Shortly after we were married she decided to throw a casual dinner party for just a few of the couples we knew. While she ran to the grocery she gave me a simple task. Make tea. Being the macho husband I am I responded with what I hoped sounded like a reassuring, "I will!" Seems no I wouldn't. I've seen my wife make tea. She boils the water, throws in a few teabags, dumps in a little sugar, brings it to a boil, lets it simmer a while, tada, you've got tea. Right? Wrong. You have to remember at this point, I'm an idiot. I got the boiling water part right. Once it got rolling pretty good I put in 2 or 3 teabags. They looked so alone, I added 2 or 3 more. Eventually I wound up with 16 little bags bouncing around in boiling water. Next, add the sugar. At this point I realized I'd never actually seen how much sugar my wife added to the boiling tea but seems it was 3 scoops of one of these little measuring cup things. Guess what? Those little measuring cup things come in all sizes. I added a fair amount of sugar, at least the amount that looked right to me. Six full cups I believe it was. Last step, pour the tea into the tea pitcher after it'd steeped for a while, add enough water to fill up the rest of the pitcher, and you've got tea.
Have you ever tasted tea flavored mud? I have. I must not have boiled it long enough. I know I used enough teabags so it couldn't have been that. I decided I just needed to thin the tea down a little so, I got out another pitcher, poured half the tea in it, then, filled both pitchers the rest of the way with water. I'm getting there. Now I've got glue flavored tea. Much better than mud. To make this humiliating story shorter, I wound up with 24 containers of very, very sweet tea that was borderline drinkable. When my wife returned from the grocery she took one look at the kitchen table crowded with containers of tea and, smiling, let me know she understood. "You're an idiot". Gotta love her!
We now have children, five of them to be exact. The only reason we had children was my wife's desire to have others witness my idiocy. Without the children no one would believe half the stories she told about her husband.
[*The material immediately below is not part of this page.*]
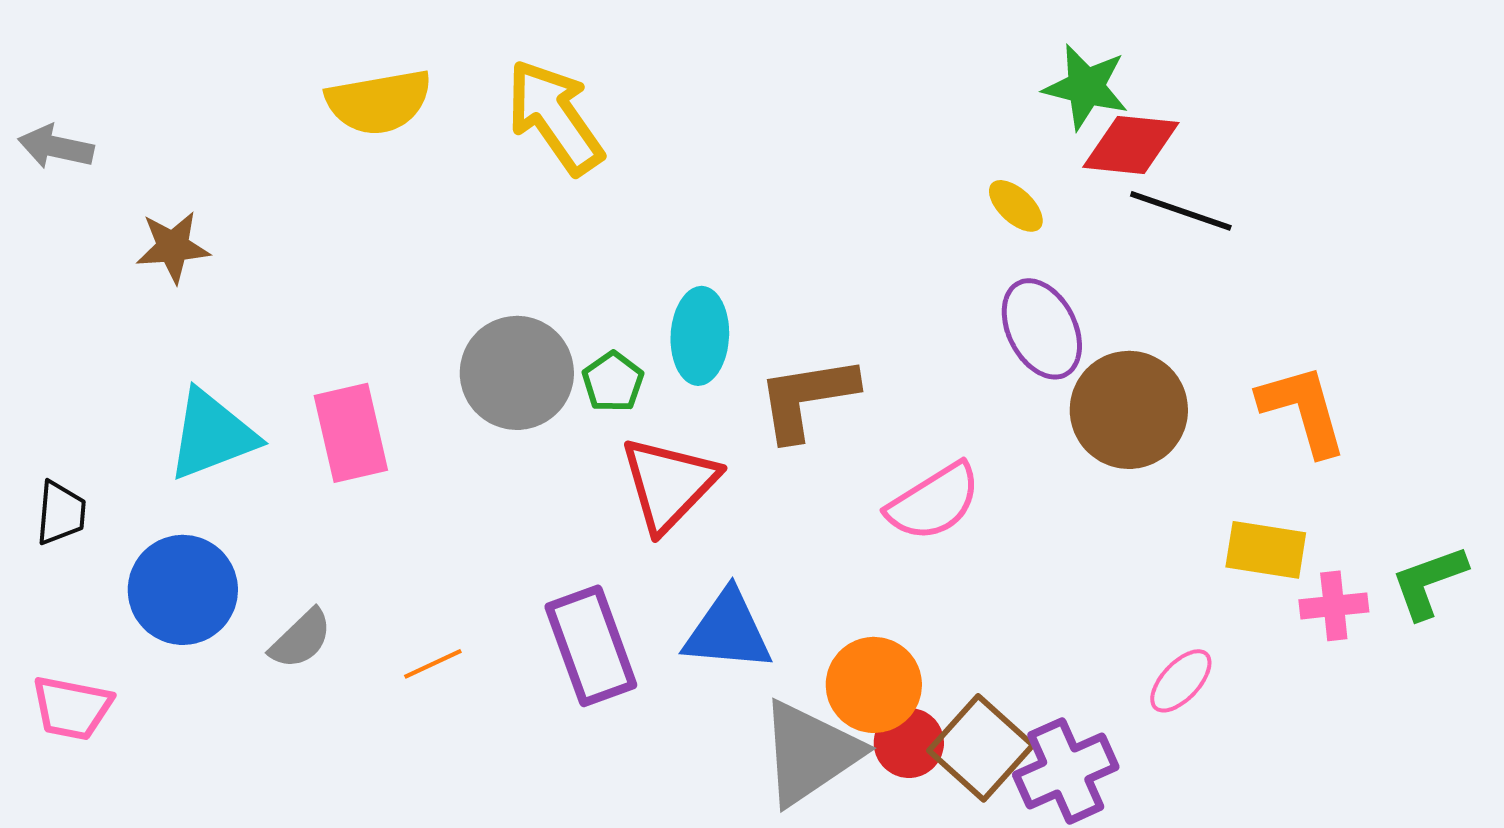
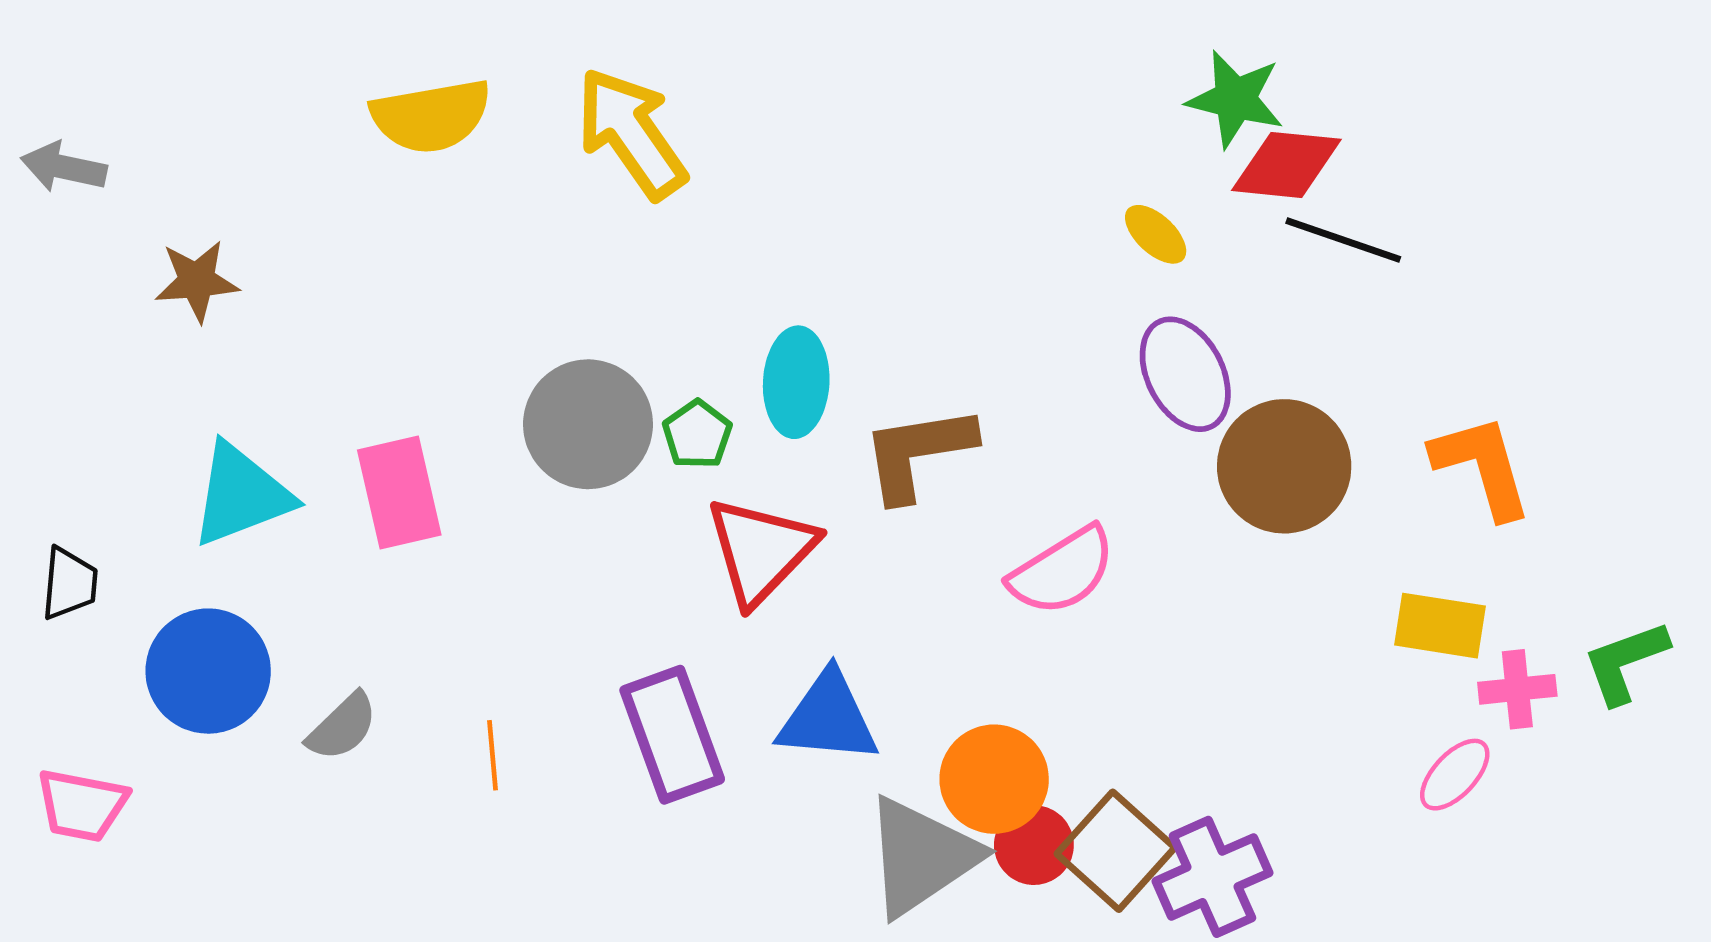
orange line: (433, 664) -> (492, 755), turned -70
pink ellipse: (1181, 681) -> (1455, 775), moved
This way she can always turn to one of the boys and say, "Isn't that right?"
Before we installed central heat and air we made use of numerous window air conditioning units. They worked very well but were prone to blow fuses if too many were turned on at the same time. I was constantly traipsing down to the basement to replace blown fuses until I decided to teach the two oldest boys how to change the fuses themselves. It wasn't a week before a fuse let go. One of the boys flew down the basement stairs obvious anxious to show off his prowess at fuse-changing. A minute later I heard him yell and come stomping back up the stairs rubbing his hand and arm. "It shocked me!" he exclaimed. "Well, did you remember to turn off the power before you grabbed the fuse?" "No sir, I forgot." Wanting to prevent this from happening again I told him to get his bothers together and meet me in the basement. When they were gathered 'round and in my best 'father' voice I said, "Look guys, never reach your hand into the breaker box and grab any fuse unless you turn the power off first." As I was speaking I'd reached my hand out and grabbed one of the fuses. I hadn't turned off the power. When I woke up in the hospital my wife was by my side. She patted me on the left arm as my right arm was wrapped in bandages due to a severe second degree burn and smiling said, "You're an idiot". Ya gotta love her.